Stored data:
▬▬▬▬▬▬▬▬▬▬

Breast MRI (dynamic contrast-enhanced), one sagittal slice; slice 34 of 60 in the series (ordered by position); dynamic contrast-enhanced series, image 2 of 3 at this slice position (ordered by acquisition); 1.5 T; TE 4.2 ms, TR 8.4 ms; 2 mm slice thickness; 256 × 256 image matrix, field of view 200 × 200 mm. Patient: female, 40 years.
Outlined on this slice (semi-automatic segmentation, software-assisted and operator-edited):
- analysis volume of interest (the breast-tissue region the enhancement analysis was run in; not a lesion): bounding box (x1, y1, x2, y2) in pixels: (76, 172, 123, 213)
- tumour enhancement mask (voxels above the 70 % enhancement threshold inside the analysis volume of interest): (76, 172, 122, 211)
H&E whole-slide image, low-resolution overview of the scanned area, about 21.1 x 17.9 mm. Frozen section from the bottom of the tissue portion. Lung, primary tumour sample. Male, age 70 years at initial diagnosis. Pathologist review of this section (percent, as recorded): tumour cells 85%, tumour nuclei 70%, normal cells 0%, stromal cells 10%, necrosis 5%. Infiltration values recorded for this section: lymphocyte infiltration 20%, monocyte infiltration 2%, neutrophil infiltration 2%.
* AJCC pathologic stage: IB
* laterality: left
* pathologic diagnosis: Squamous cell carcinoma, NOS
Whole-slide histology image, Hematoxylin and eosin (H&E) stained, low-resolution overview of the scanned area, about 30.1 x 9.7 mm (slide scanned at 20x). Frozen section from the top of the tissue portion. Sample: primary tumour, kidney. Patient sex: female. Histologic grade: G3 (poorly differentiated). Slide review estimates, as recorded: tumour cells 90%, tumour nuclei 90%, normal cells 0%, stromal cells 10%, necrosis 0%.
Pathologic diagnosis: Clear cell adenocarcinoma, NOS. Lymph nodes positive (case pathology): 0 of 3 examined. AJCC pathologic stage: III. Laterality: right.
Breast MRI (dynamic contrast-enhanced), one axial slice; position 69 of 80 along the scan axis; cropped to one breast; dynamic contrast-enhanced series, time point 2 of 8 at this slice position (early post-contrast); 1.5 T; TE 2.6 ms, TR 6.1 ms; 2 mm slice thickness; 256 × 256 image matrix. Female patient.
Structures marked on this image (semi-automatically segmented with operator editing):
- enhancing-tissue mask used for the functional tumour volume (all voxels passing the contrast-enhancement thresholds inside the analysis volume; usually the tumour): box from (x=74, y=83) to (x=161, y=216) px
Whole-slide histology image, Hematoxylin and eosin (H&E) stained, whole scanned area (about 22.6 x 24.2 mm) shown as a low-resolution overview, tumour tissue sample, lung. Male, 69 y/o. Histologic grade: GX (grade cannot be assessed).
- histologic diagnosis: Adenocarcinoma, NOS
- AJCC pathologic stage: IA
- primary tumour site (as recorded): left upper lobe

▬▬▬▬▬▬▬▬▬▬

• [Exercise requirements]: The response has to contain every record shown above, unaltered and complete.

• [Result for this task]:
Breast MRI (dynamic contrast-enhanced), one sagittal slice; slice 34 of 60 in the series (ordered by position); dynamic contrast-enhanced series, image 2 of 3 at this slice position (ordered by acquisition); 1.5 T; TE 4.2 ms, TR 8.4 ms; 2 mm slice thickness; 256 × 256 image matrix, field of view 200 × 200 mm. Patient: female, 40 years.
Outlined on this slice (semi-automatic segmentation, software-assisted and operator-edited):
- analysis volume of interest (the breast-tissue region the enhancement analysis was run in; not a lesion): bounding box (x1, y1, x2, y2) in pixels: (76, 172, 123, 213)
- tumour enhancement mask (voxels above the 70 % enhancement threshold inside the analysis volume of interest): (76, 172, 122, 211)
H&E whole-slide image, low-resolution overview of the scanned area, about 21.1 x 17.9 mm. Frozen section from the bottom of the tissue portion. Lung, primary tumour sample. Male, age 70 years at initial diagnosis. Pathologist review of this section (percent, as recorded): tumour cells 85%, tumour nuclei 70%, normal cells 0%, stromal cells 10%, necrosis 5%. Infiltration values recorded for this section: lymphocyte infiltration 20%, monocyte infiltration 2%, neutrophil infiltration 2%.
* AJCC pathologic stage: IB
* laterality: left
* pathologic diagnosis: Squamous cell carcinoma, NOS
Whole-slide histology image, Hematoxylin and eosin (H&E) stained, low-resolution overview of the scanned area, about 30.1 x 9.7 mm (slide scanned at 20x). Frozen section from the top of the tissue portion. Sample: primary tumour, kidney. Patient sex: female. Histologic grade: G3 (poorly differentiated). Slide review estimates, as recorded: tumour cells 90%, tumour nuclei 90%, normal cells 0%, stromal cells 10%, necrosis 0%.
Pathologic diagnosis: Clear cell adenocarcinoma, NOS. Lymph nodes positive (case pathology): 0 of 3 examined. AJCC pathologic stage: III. Laterality: right.
Breast MRI (dynamic contrast-enhanced), one axial slice; position 69 of 80 along the scan axis; cropped to one breast; dynamic contrast-enhanced series, time point 2 of 8 at this slice position (early post-contrast); 1.5 T; TE 2.6 ms, TR 6.1 ms; 2 mm slice thickness; 256 × 256 image matrix. Female patient.
Structures marked on this image (semi-automatically segmented with operator editing):
- enhancing-tissue mask used for the functional tumour volume (all voxels passing the contrast-enhancement thresholds inside the analysis volume; usually the tumour): box from (x=74, y=83) to (x=161, y=216) px
Whole-slide histology image, Hematoxylin and eosin (H&E) stained, whole scanned area (about 22.6 x 24.2 mm) shown as a low-resolution overview, tumour tissue sample, lung. Male, 69 y/o. Histologic grade: GX (grade cannot be assessed).
- histologic diagnosis: Adenocarcinoma, NOS
- AJCC pathologic stage: IA
- primary tumour site (as recorded): left upper lobe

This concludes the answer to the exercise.